::: TEXTE FOURNI :::

À la recherche des origines : réguler les tests génétiques en accès libre
Le Conseil économique, social et environnemental (CESE) a récemment publié un avis sur la nécessité de réguler l’accès aux tests génétiques en France, un sujet qui suscite de vives préoccupations. Environ 1,5 à 2 millions de Français ont déjà réalisé un test ADN généalogique pour explorer leurs origines, contournant une interdiction nationale qui peut entraîner une amende de 3750 euros, telle que stipulée par le Code Pénal.
Cette situation soulève des questions cruciales sur la protection des données génétiques. En choisissant des services de tests ADN basés hors de l’Union européenne, les utilisateurs exposent leur patrimoine biologique à des pratiques opaques, échappant ainsi aux protections offertes par le Règlement général sur la protection des données (RGPD).

:::

- [TRAVAIL DEMANDÉ]
1. D'après le texte sur les tests génétiques, combien de Français ont déjà fait un test ADN généalogique ?
2. Résumez en deux phrases le texte sur les tests génétiques.
3. Écrivez la suite du texte sur les tests génétiques en accès libre, à partir de sa dernière phrase.

::: DONNÉES DISPONIBLES :::

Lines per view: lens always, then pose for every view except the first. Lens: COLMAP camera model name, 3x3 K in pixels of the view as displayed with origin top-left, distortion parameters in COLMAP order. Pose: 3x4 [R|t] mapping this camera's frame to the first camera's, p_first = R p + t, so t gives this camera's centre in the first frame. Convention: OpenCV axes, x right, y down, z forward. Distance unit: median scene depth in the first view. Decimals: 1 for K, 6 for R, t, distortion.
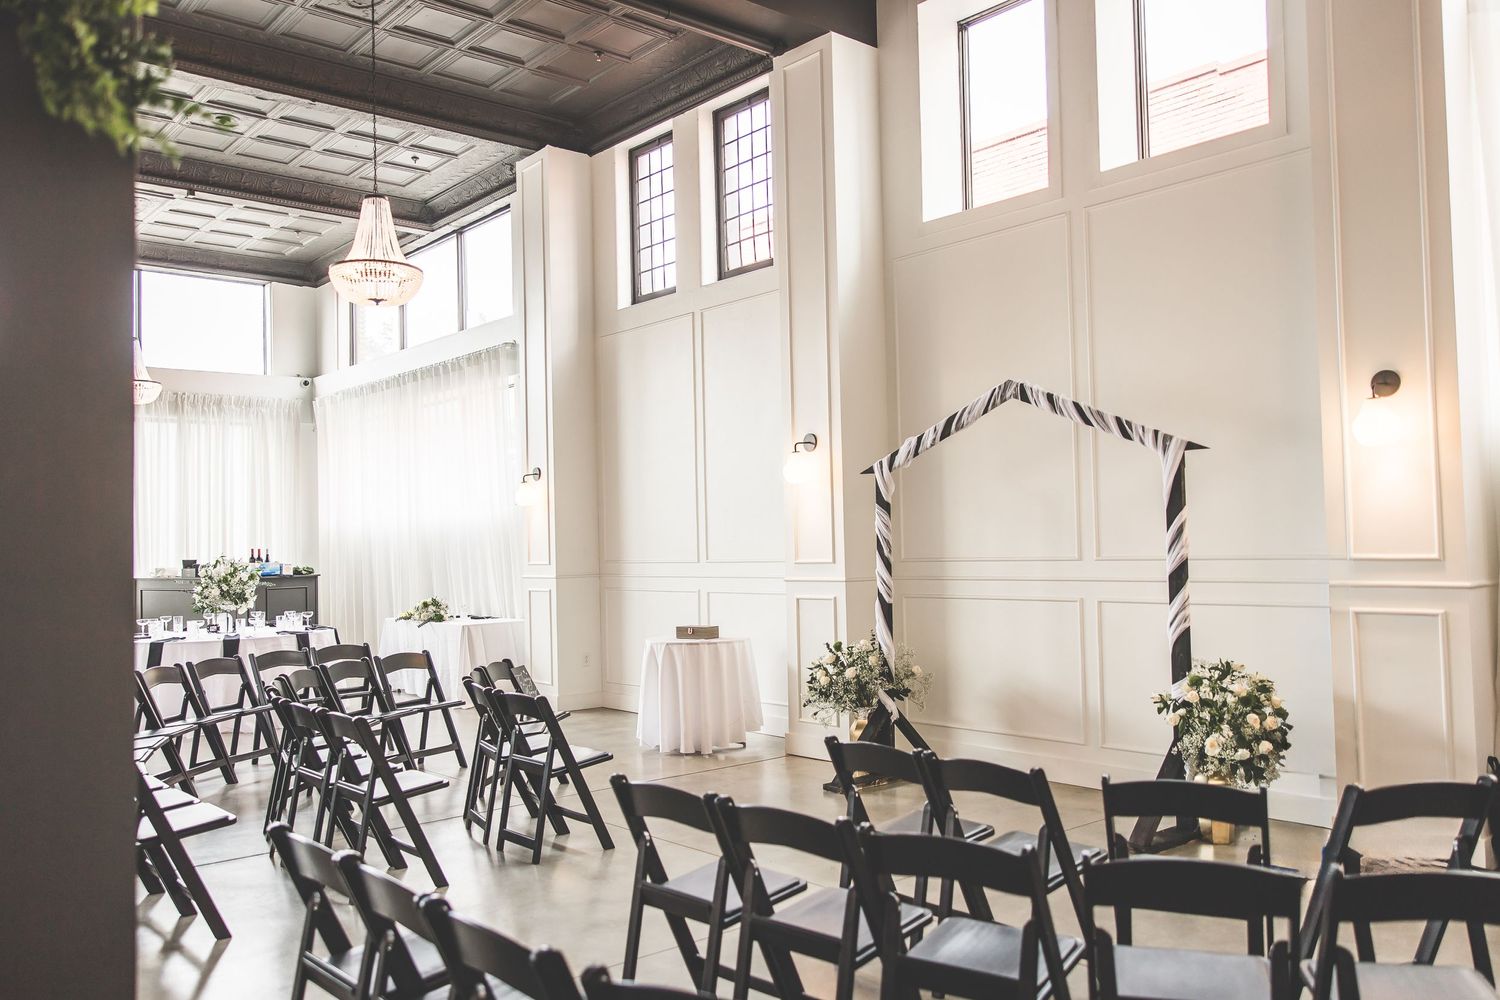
lens RADIAL K [[1229.9, 0, 751.7], [0, 1229.9, 506.1], [0, 0, 1]] dist [0.015295, -0.007342]
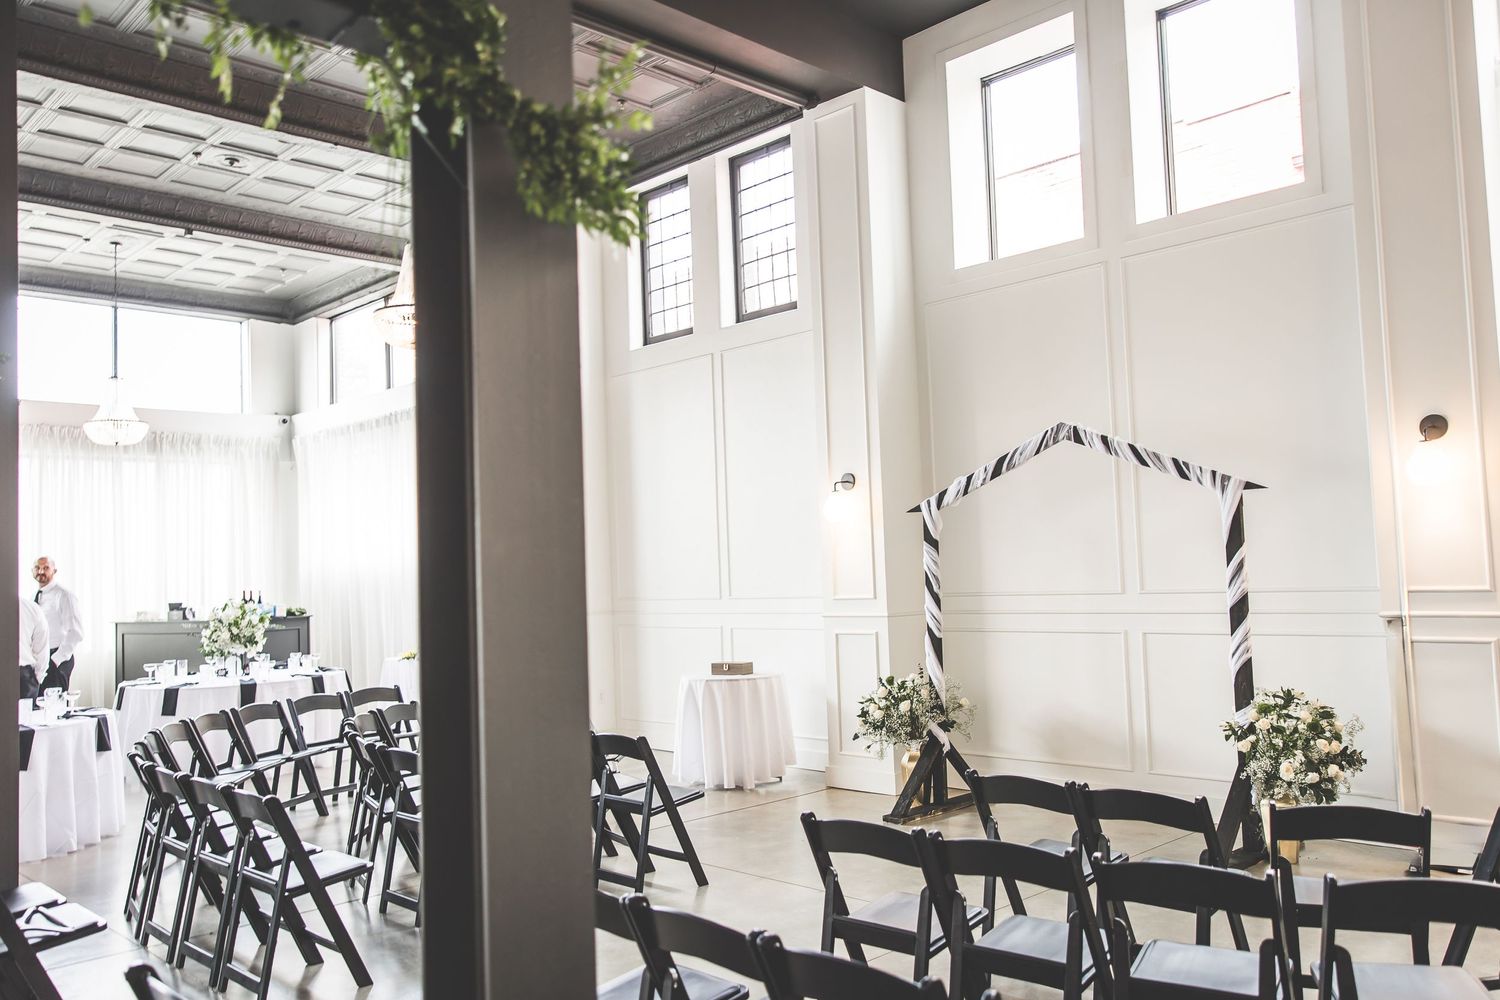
lens RADIAL K [[1229.9, 0, 748.9], [0, 1229.9, 503.8], [0, 0, 1]] dist [0.015295, -0.007342]
pose [[0.997712, -0.008798, 0.067036, -0.115349], [0.010535, 0.999617, -0.025604, -0.008541], [-0.066785, 0.026251, 0.997422, -0.022019]]
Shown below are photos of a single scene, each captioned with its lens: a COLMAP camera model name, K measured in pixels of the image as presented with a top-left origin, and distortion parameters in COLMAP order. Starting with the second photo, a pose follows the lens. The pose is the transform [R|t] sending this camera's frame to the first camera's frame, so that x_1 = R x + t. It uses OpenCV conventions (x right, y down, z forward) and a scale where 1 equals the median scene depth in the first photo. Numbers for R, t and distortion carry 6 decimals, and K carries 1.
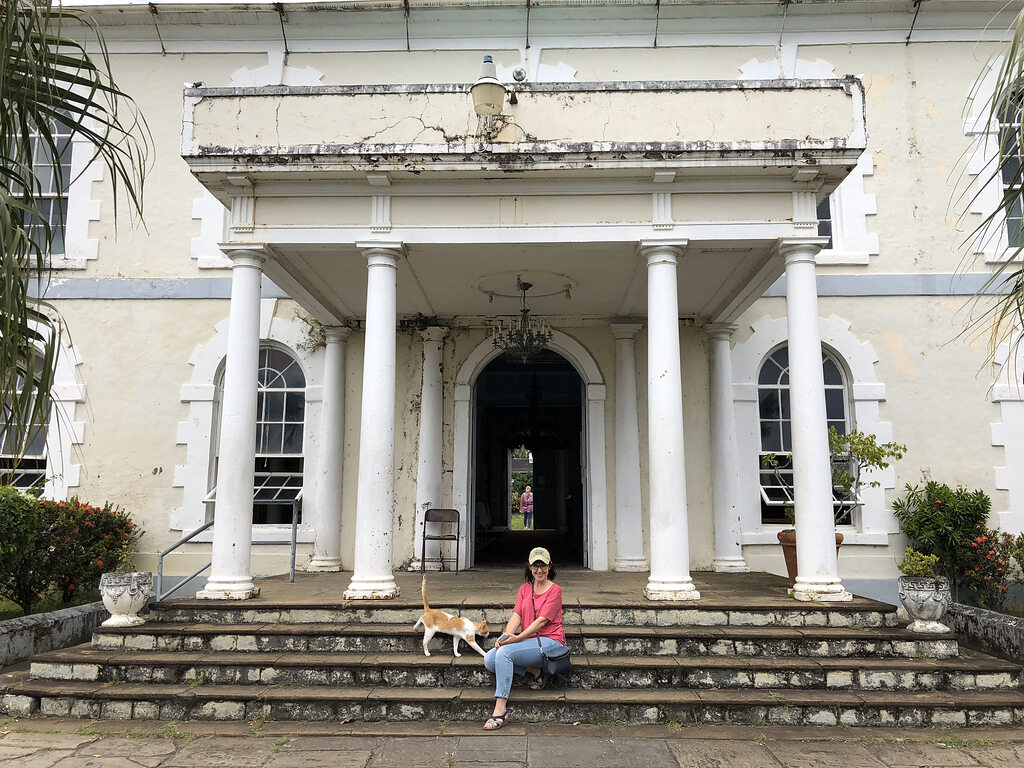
lens RADIAL K [[797.8, 0, 514.4], [0, 797.8, 380.5], [0, 0, 1]] dist [0.071263, -0.029776]
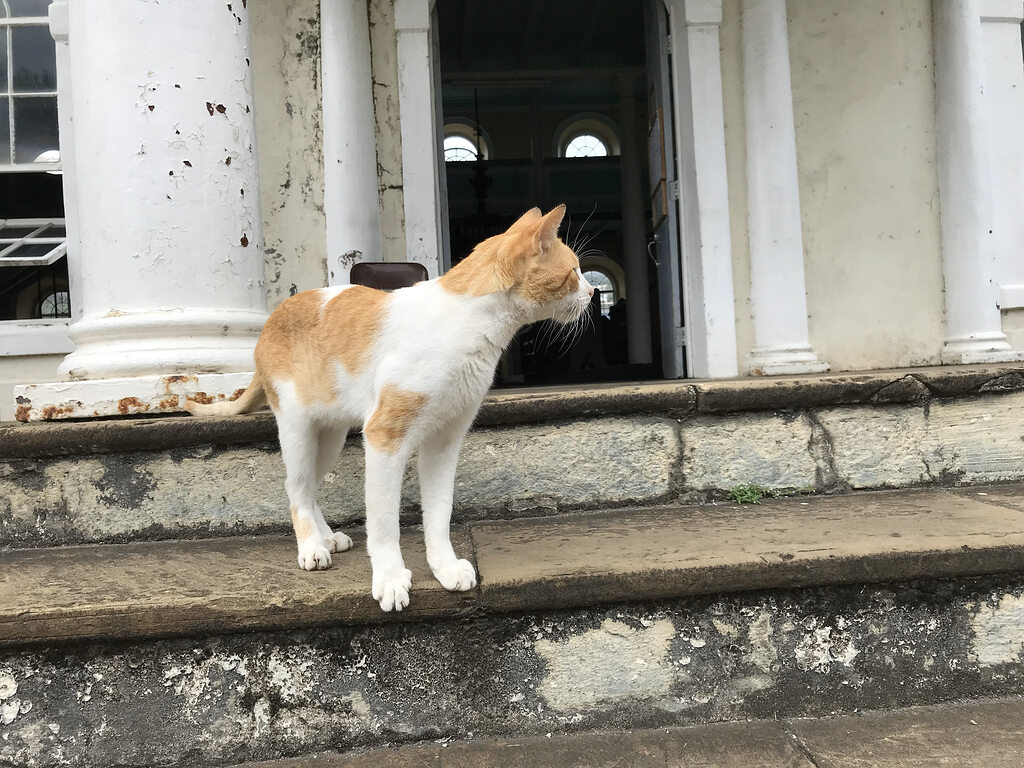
lens RADIAL K [[837.1, 0, 513.1], [0, 837.1, 385.9], [0, 0, 1]] dist [-0.019394, -0.013242]
pose [[0.992081, -0.056097, 0.112376, -0.074460], [0.037109, 0.985689, 0.164439, 0.150293], [-0.119992, -0.158966, 0.979965, 0.506484]]
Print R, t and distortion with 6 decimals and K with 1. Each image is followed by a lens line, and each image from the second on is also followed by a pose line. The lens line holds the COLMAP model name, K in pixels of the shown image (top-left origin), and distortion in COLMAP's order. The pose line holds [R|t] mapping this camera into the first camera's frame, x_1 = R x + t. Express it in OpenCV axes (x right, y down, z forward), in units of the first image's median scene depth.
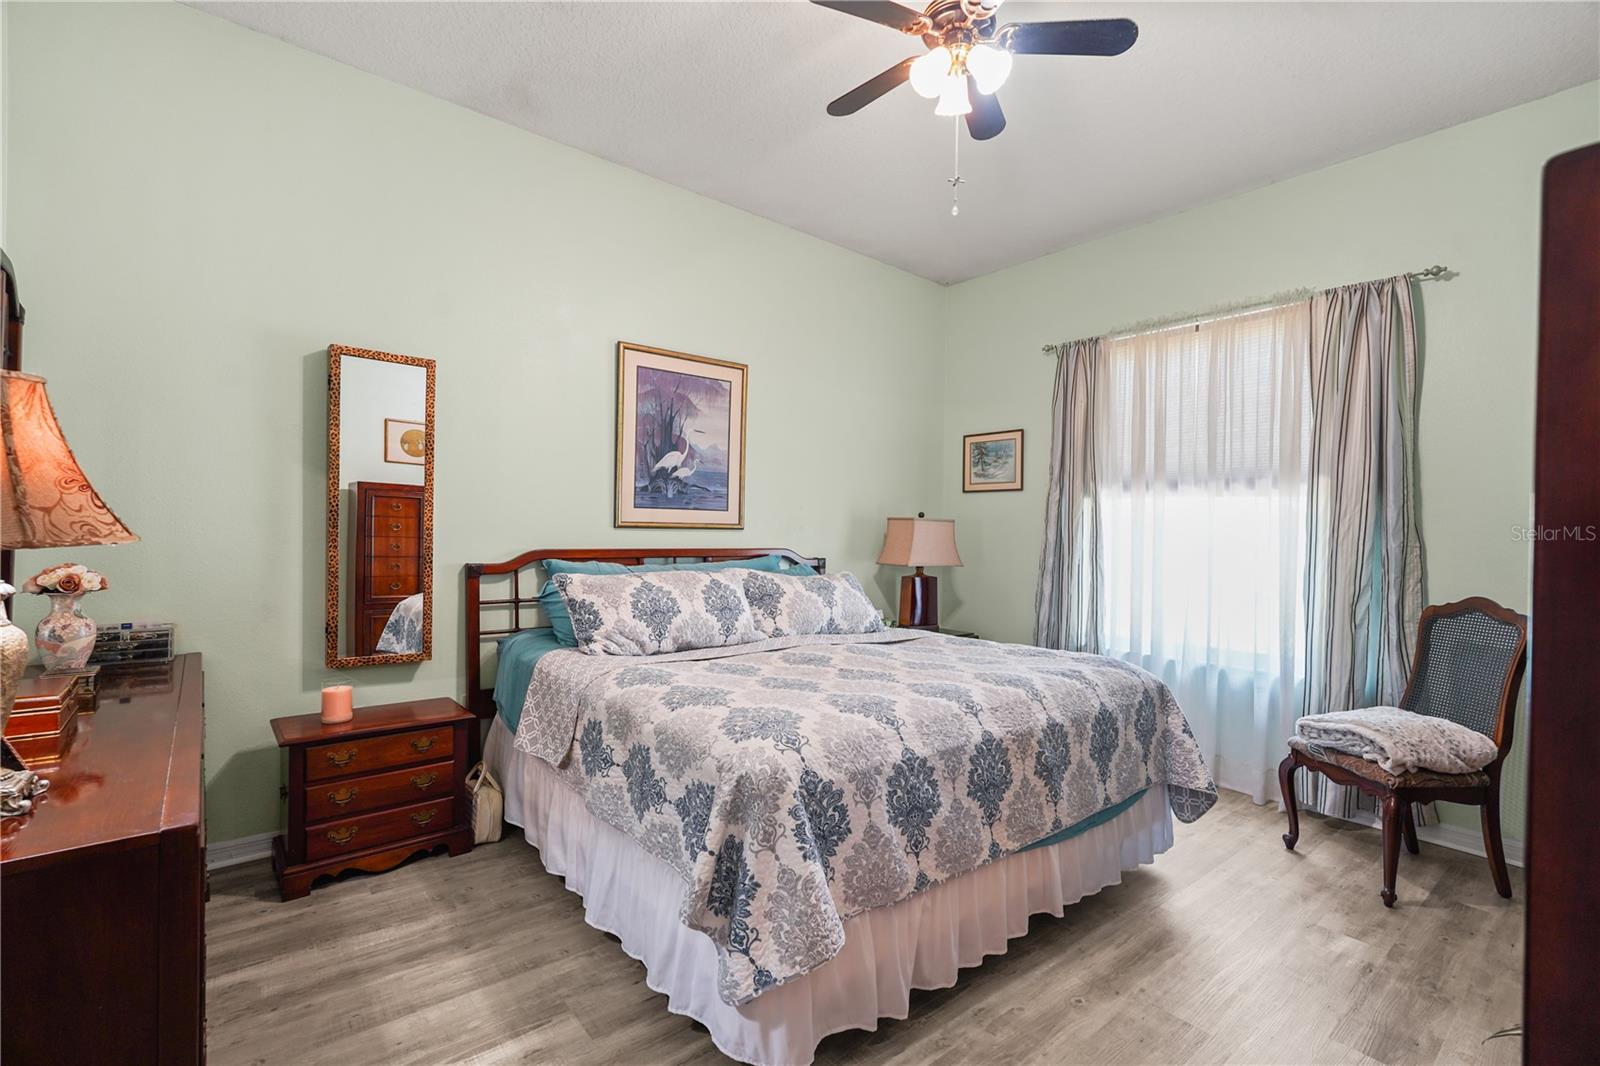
lens RADIAL K [[712.4, 0, 793.1], [0, 712.4, 536.7], [0, 0, 1]] dist [-0.013714, 0.007023]
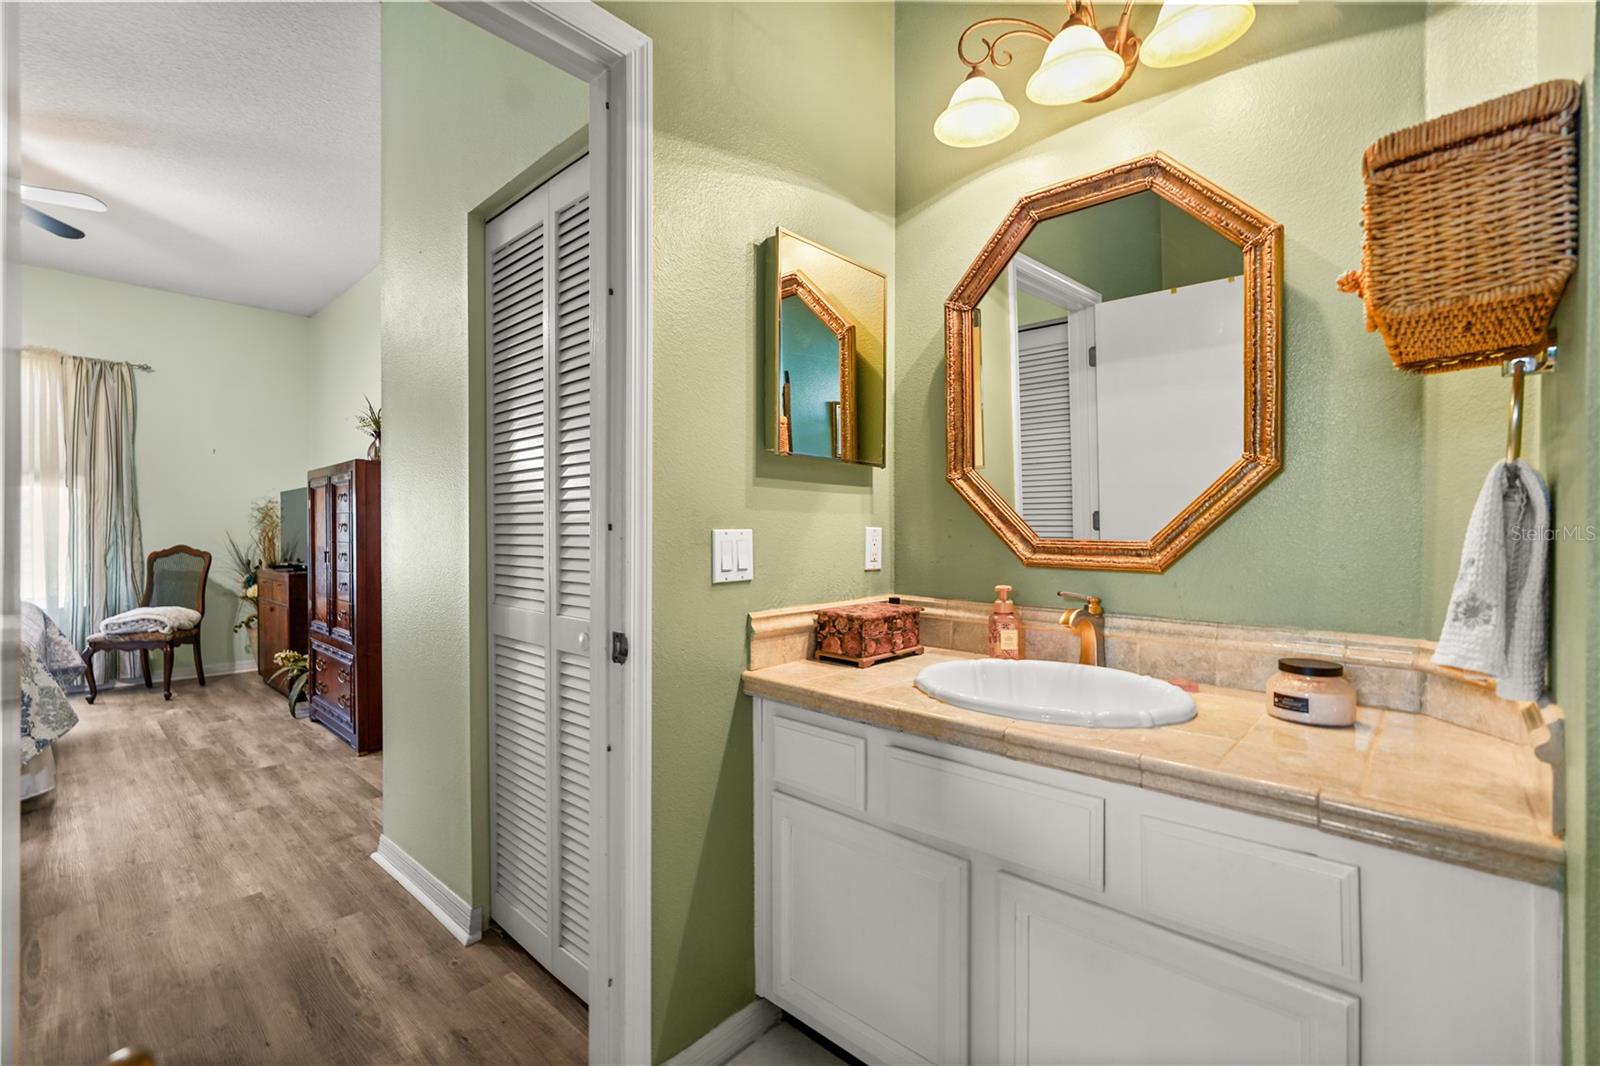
lens RADIAL K [[712.4, 0, 794.8], [0, 712.4, 527.3], [0, 0, 1]] dist [-0.013714, 0.007023]
pose [[-0.139904, -0.019011, 0.989983, -1.106994], [-0.000235, 0.999816, 0.019166, -0.003136], [-0.990165, 0.002449, -0.139882, -0.380997]]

:::

- [RÉPONSES]
1. Environ 1,5 à 2 millions.

2. Le CESE a publié un avis sur la nécessité de réguler l'accès aux tests génétiques en France, où environ 1,5 à 2 millions de personnes ont déjà fait un test ADN généalogique malgré une interdiction punie d'une amende de 3750 euros. En passant par des services situés hors de l'Union européenne, ces personnes exposent leurs données génétiques à des pratiques opaques, sans la protection du RGPD.

3.
Pour faire face à ces enjeux, le CESE propose une dépénalisation encadrée des tests génétiques à visée généalogique. Cela inclut la création d’un cadre réglementaire européen pour protéger les données génétiques et le renforcement de l’accompagnement psychologique des individus, qui pourraient être confrontés à des résultats inattendus.
Cette initiative vise à équilibrer l’intérêt croissant des Français pour la généalogie et la nécessité de protéger leurs données sensibles, tout en tenant compte des implications psychologiques potentielles de ces découvertes.